8+1⁄2 is about the struggles involved in the creative process, both technical and personal, and the problems artists face when expected to deliver something personal and profound with intense public scrutiny, on a constricted schedule, while simultaneously having to deal with their own personal relationships. It is, in a larger sense, about the search for meaning within a difficult, fragmented life. Like several Italian films of the period (most evident in the films of Fellini's contemporary, Michelangelo Antonioni), 8+1⁄2 also is about the alienating effects of modernization.[10]

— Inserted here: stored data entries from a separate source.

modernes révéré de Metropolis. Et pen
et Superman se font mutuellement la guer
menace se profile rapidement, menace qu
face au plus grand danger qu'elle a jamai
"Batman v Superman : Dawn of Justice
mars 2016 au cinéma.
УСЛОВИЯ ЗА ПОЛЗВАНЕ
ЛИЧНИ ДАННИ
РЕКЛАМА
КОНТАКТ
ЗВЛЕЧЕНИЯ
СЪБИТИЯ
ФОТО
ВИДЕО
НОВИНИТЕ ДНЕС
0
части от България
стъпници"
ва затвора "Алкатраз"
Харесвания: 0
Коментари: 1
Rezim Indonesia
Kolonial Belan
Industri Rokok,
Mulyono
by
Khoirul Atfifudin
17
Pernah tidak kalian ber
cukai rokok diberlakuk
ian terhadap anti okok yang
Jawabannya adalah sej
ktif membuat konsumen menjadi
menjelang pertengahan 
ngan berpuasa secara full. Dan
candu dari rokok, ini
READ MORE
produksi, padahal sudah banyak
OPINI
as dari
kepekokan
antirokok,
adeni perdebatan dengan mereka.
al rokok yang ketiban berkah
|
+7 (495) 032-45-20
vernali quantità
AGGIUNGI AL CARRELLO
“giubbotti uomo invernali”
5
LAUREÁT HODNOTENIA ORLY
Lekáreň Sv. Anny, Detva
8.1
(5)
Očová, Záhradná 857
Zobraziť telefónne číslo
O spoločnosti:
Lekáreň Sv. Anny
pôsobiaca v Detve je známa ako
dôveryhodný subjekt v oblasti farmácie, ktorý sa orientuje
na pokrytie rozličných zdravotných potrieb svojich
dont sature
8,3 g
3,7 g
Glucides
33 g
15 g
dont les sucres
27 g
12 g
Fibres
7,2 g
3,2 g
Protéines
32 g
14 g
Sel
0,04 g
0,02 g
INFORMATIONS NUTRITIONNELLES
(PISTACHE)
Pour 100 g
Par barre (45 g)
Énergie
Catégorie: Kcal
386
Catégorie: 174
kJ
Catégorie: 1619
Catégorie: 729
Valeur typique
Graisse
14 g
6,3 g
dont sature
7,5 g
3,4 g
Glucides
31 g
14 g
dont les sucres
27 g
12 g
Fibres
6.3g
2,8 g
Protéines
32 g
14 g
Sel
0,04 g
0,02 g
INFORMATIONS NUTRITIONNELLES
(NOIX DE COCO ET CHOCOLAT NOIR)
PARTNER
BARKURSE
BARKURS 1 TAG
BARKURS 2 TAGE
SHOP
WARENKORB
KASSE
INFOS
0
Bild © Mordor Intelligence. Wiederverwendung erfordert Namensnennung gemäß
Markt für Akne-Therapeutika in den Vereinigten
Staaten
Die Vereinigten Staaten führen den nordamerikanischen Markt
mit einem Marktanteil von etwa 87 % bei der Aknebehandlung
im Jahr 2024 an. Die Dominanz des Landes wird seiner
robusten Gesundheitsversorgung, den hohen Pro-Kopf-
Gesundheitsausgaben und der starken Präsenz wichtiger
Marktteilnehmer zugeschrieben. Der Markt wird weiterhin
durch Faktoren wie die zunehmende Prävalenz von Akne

At this point, Fellini had directed six feature films: Lo sceicco bianco (1952), I Vitelloni (1953), La Strada (1954), Il bidone (1955), Le notti di Cabiria (1957), and La Dolce Vita (1960). He had co-directed Luci del varietà (Variety Lights) (1950) with Alberto Lattuada, and had directed two short segments, Un'Agenzia Matrimoniale (A Marriage Agency) in the omnibus film L'amore in città (Love in the City) (1953) and Le Tentazioni del Dottor Antonio from the omnibus film Boccaccio '70 (1962). The title is in keeping with Fellini's self-reflexive theme: by his count it was his eighth-and-a-half film.[11] The working title for 8+1⁄2 was La bella confusione (The Beautiful Confusion) proposed by co-screenwriter, Ennio Flaiano, but Fellini then "had the simpler idea (which proved entirely wrong) to call it Comedy".[12]

According to Italian writer Alberto Arbasino, 8+1⁄2 used techniques similar to, and has parallels with, Robert Musil's novel The Man Without Qualities (1930).[13]

The film is unusual in that it is a film about making a film, and the film that is being made is the film that the audience is viewing. An example is the dream sequence of "Guido's Harem" where Guido is bathed and carried in white linen by all the women from the film, only to have the women protest for being sent to live upstairs in the house when they turn 30, and "Jacquilene Bonbon" does her last dance. The Guido's Harem scene is immediately followed by the "Screen Test" depicting the same actors in a theater, each taking the stage for a screen test, being chosen to act for the very scene the audience just watched. This mirror of mirrors is further emphasized at the end where the director Guido sits at the table of the press conference, where the entire table is a mirror reflecting the director in it.